4 Ways You're Killing Your Page Load Time
In February, some of you may have noticed a “slow to load” warning below some of the results you were delivered within mobile search result pages. Though the test was short-lived, there has been some web chatter that the warning has made a few appearances in June.
While it's already a known fact that page load speed is a ranking factor, Google's recent experimental actions tell us that it may be weighted more heavily in the near future. If the slow to load warning does become a permanent feature of search results, this could deter visitors from clicking on a result which is flagged with the warning.
With this in mind, we wanted to bring to your attention some ways you may unintentionally be slowing down your website.
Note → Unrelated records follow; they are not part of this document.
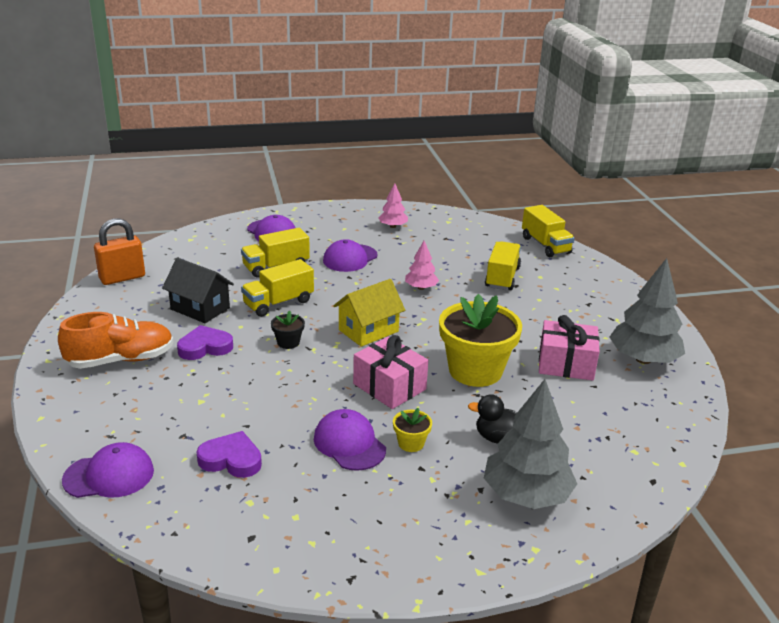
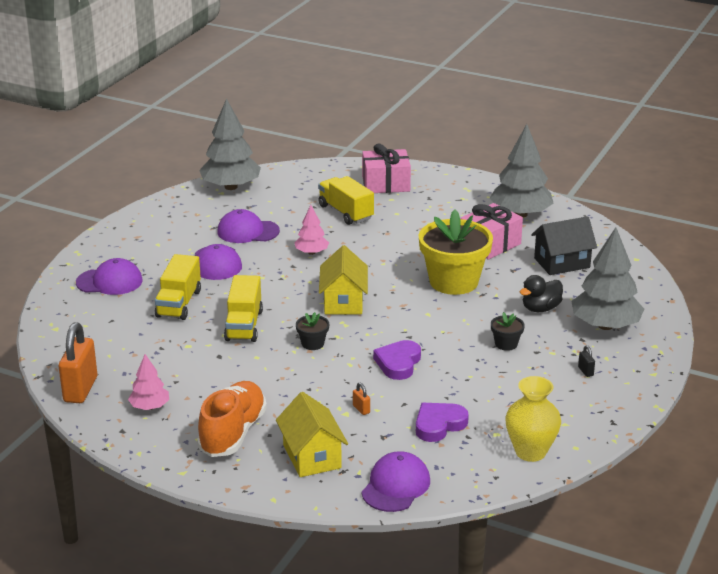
camera: 50 degrees left, 0 degrees up
(119, 411) = (312, 456): none -> yellow house
(200, 308) = (199, 366): black house -> black house (562, 263)
(205, 347) = (267, 385): purple heart -> purple heart (398, 363)
(214, 406) = (361, 409): none -> orange padlock
(238, 539) = (530, 452): none -> yellow vase
(349, 444) = (478, 368): purple cap -> purple cap (247, 231)
(389, 386) = (430, 324): pink gift -> pink gift (386, 184)
(393, 226) = (190, 220): pink tree -> pink tree (149, 407)
(411, 443) = (506, 344): yellow flower pot -> black flower pot
(424, 517) = (585, 371): none -> black padlock
(461, 221) = (231, 187): none -> grey tree
(545, 245) = (324, 172): yellow truck -> none

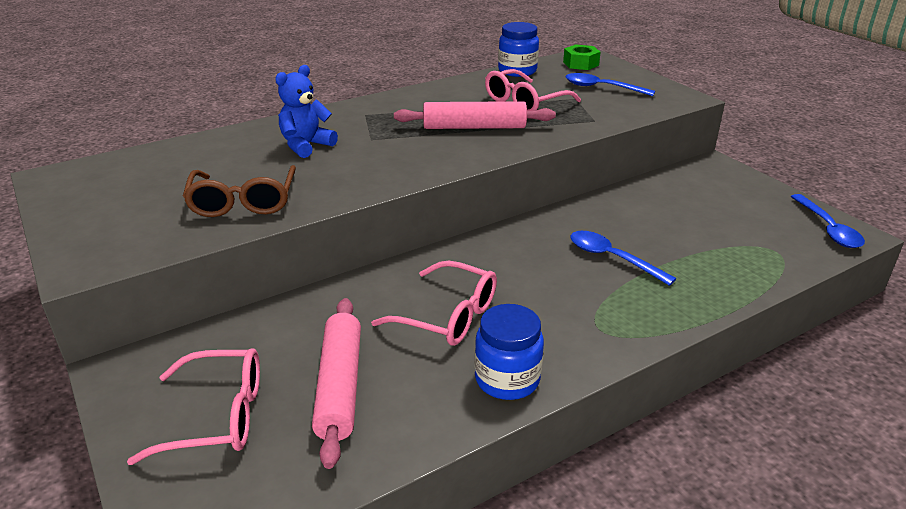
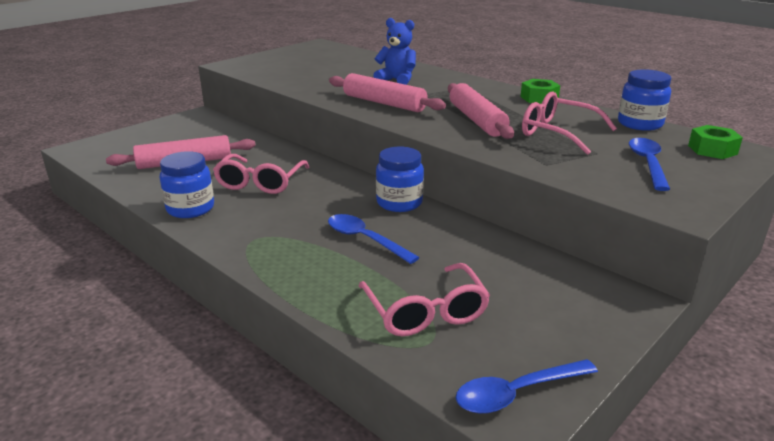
camera: 75 degrees right, 5 degrees down
(216, 416) = (161, 140): pink glasses -> pink glasses (425, 311)
(243, 201) = (308, 79): brown glasses -> none
(389, 164) = (384, 103): none -> pink rolling pin
(427, 91) = (539, 98): none -> green nut
(537, 228) = (399, 203): none -> blue jar
(612, 258) = (365, 239): blue spoon -> blue spoon turned 75 degrees counterclockwise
Consider the following in order to better your website’s page load time:
- Oversized Images: The larger an image, the more data that has to load.Yes, the image should be clear and large enough for users to easily view it, however, many times, people upload an image and do not do any kind of compressing or resizing, which slows things down unnecessarily. Make sure your images are not overly large to help optimize your webpages for speed.
- Flash: Nothing slows down a website like Flash. Flash software is bulky in size and requires many resources to run. On top of that, it doesn’t work on most mobile devices. With the recent shift to mobile, the benefits of utilizing flash will soon be outweighed by the troubles it will cause. Use it at your own risk.
- Messy Code: If you use a content management system with a WYSIWYG (What You See Is What You Get) editor, you know how easy it is to create and add pages on a regular basis. But did you know that, depending on how you enter your content, you could be creating problems with page load time? Every dot, dash, space, and enter adds more code to your page. Lots of code makes for big pages that take more time to load. Make sure that when you enter content, you do not include extra spaces, line breaks, or indentations, as all of this will clutter up your code and contribute to slow load times.
- Too Many Website Files: When your phone accumulates too many photos, downloads, or data files, it slows down substantially. A website is no different. Stay on top of your file library and make sure that if a file exists on your website, you are using it for something. If not, remove it and store it somewhere else.